Please reproduce the part of the RBI autonomy passage below that falls between "Though the issue" and "policy committee (MPC).", inclusive.

● Selected extract:

============

Jalan, too cautioned about the autonomy, in an interview to CNBC-TV 18. “The autonomy of the RBI — that is a very fundamental fact and we have to maintain it and I hope the government would give attention to that part also,” Jalan said.


Not just NDA Vs RBI


Though the issue of RBI autonomy came under greater public scrutiny during the Narendra Modi government's regime that came to power in May 2014, particularly after the Raghuram Rajan episode and RBI’s role in managing the demonetisation exercise, the fact is that the RBI-government autonomy debate is not a new development.


It is well known that the government always put pressure on the RBI to push interest rates down to support growth, leading to open conflicts. At a larger level, the process of cutting the RBI’s wings began way back during the UPA days, especially when the Financial Sector Legislative Reforms Committee (FSLRC) had recommended taking away the debt management from the central bank to a separate entity, public debt management agency (PDMA) and creating a super regulator and shifting the power to set interest rates from the governor to a monetary policy committee (MPC).


While both the proposals — creation of PDMA and MPC — have been welcomed largely to improve the existing framework and avoid conflict of interest, the plan to create a super regulator has been discarded outright. Rajan called it ‘“somewhat schizophrenic”. The process of further weakening the central bank continued during the NDA regime, when the government failed to fill the posts of a number of non-official directors on the board of the RBI at a time when the central bank was engaged in a credibility fight struggling to manage the massive demonetisation exercise in Asia’s third largest economy.

============

● Raw data:

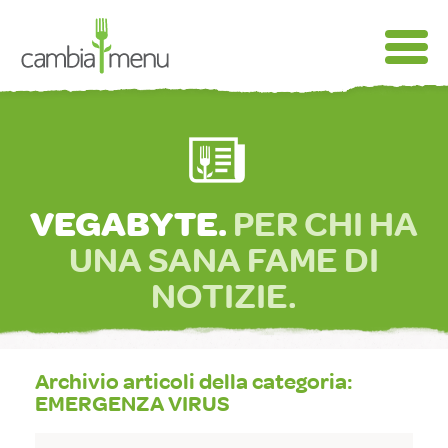
VEGABYTE.
PER CHI HA
UNA SANA FAME DI
NOTIZIE.
Archivio articoli della categoria:
EMERGENZA VIRUS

============

● The completed task:
Though the issue of RBI autonomy came under greater public scrutiny during the Narendra Modi government's regime that came to power in May 2014, particularly after the Raghuram Rajan episode and RBI’s role in managing the demonetisation exercise, the fact is that the RBI-government autonomy debate is not a new development.


It is well known that the government always put pressure on the RBI to push interest rates down to support growth, leading to open conflicts. At a larger level, the process of cutting the RBI’s wings began way back during the UPA days, especially when the Financial Sector Legislative Reforms Committee (FSLRC) had recommended taking away the debt management from the central bank to a separate entity, public debt management agency (PDMA) and creating a super regulator and shifting the power to set interest rates from the governor to a monetary policy committee (MPC).